Paula se quedó sin aliento al sentirlo deslizar la punta de la lengua por la palma de su mano. Pedro cerró los ojos y fue deslizando sus labios por cada uno de sus dedos, saboreándolos al mismo tiempo con la lengua, provocándole a Paula sensaciones intensamente placenteras. Cuando Pedro llegó al dedo meñique, lo deslizó completo al interior de su boca. El calor que bañaba el cuerpo de Paula se intensificó en el interior de su vientre. Pedro alzó el rostro hacia ella. Su mirada vibraba con un deseo apenas contenido.
—Estoy un poco confundido sobre lo que podría ocurrir a continuación —susurró con voz ronca—, pero yo diría que me convendría comenzar a atacar tu brazo.
Paula lo observó en silencio. El corazón parecía estar a punto de salírsele del pecho mientras Pedro trazaba un camino de besos desde su muñeca hasta las zonas más sensibles del brazo, que mordisqueaba y lamía con deleite.
Paula contuvo la respiración, cerró los ojos y dejó que de su garganta escapara un complacido ronroneo. Si alguna vez a lo largo de su vida hubiera sentido algo tan placentero, estaba segura de que no habría podido olvidarlo. Entregada a aquellas novedosas sensaciones, se dejó caer contra la almohada, mientras Pedro acercaba los labios a su hombro y la sorprendía lamiendo los rincones que lo aproximaban a su seno.
Paula gimió, extasiada por aquellas eróticas cosquillas mientras Pedro le acariciaba el cuello con la barbilla, desencadenando una cascada de suaves risas.

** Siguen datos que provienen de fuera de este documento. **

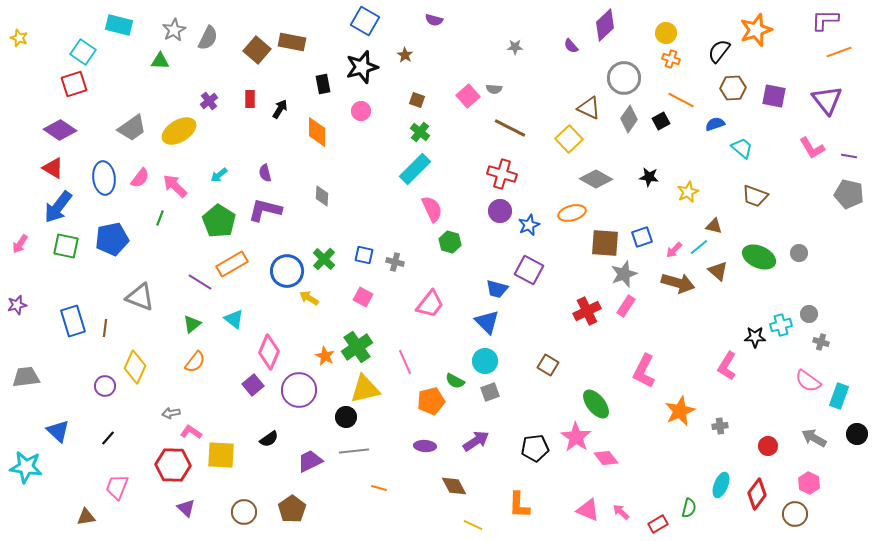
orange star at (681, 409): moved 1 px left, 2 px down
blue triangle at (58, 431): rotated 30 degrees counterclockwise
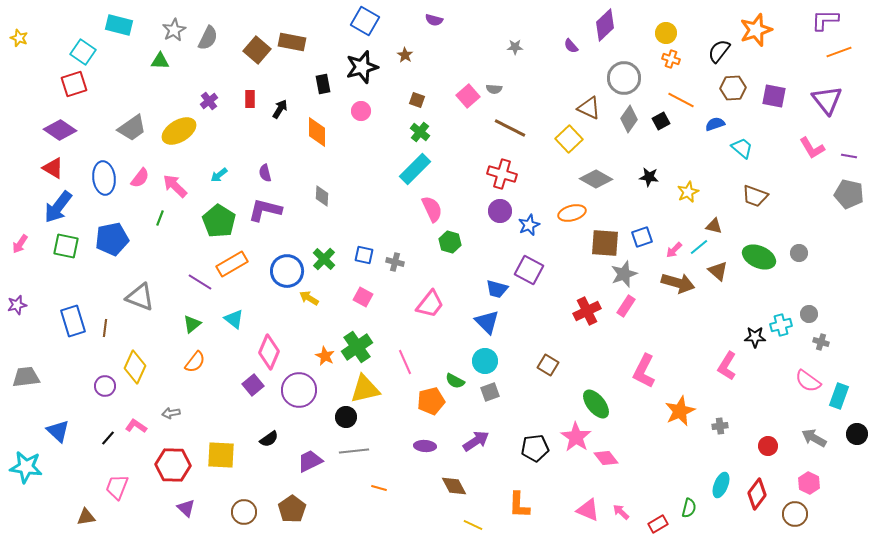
pink L-shape at (191, 432): moved 55 px left, 6 px up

—Dilo otra vez —susurró Pedro contra su oído.
—¿Qué...?
Pedro miró deseoso su boca.
—Di «aahh»».
Y cuando Paula repitió aquel sensual suspiro, Pedro deslizó la lengua al interior de su boca, moviendo lentamente la cabeza. Con cada uno de sus gestos parecía crecer la sensibilidad de la piel de Paula que, entregada ya por completo al deseo, enmarcó su rostro con las manos para invitarlo a profundizar su beso.
Sus lenguas se enredaron en un beso de fuego. Las manos de Pedro se apropiaban de cada una de las curvas del cuerpo de Paula, hambriento y ansioso por sentir hasta el último centímetro de su piel.
Tras saborear aquella piel de seda, deslizó lentamente los tirantes del camisón para deleitarse con la vista de los senos desnudos de Paula. Llenó sus manos de aquella cremosa suavidad, acariciando los pezones con los pulgares hasta hacerlos erguirse orgullosos contra sus dedos.
Paula gimió contra su boca, arqueando al mismo tiempo su cuerpo.
Pedro interrumpió enfebrecido su beso y se inclinó sobre sus senos para apoderarse con la boca de los montículos rosados que los encumbraban.
Paula se deshacía en susurros y gemidos, aferrada con fuerza a la espalda de Pedro. Desgarrado por la pasión, Pedro le quitó el camisón por completo para consumir con la mirada la belleza que él mismo había revelado.
Dejó que sus manos vagaran libremente por aquel cuerpo desnudo, desnudo y perfecto, sintiendo cómo se avivaba la hoguera que lo abrasaba cuando Paula se arqueó nuevamente contra él, buscando sus caricias. Pedro siguió con la boca el camino abierto por sus manos hasta encontrar el dulce montículo de su vientre.
Paula había cerrado los ojos, advirtió. Y tenía los labios entreabiertos. Sus senos se elevaban y descendían al agitado ritmo de su respiración. Pedro no había visto nada más excitante en toda su vida. O por lo menos nada que lo hubiera afectado más.
Con manos temblorosas, se deshizo de las bragas de encaje y se abrió camino a través de los rizos que cubrían el vientre de Paula.
La respiración de Paula era ya un descontrolado jadeo. Enardecido por su respuesta, Pedro capturó aquellas caderas que lo estaban volviendo loco con sus movimientos y se colocó sobre Paula, dispuesto a hundirse en su interior.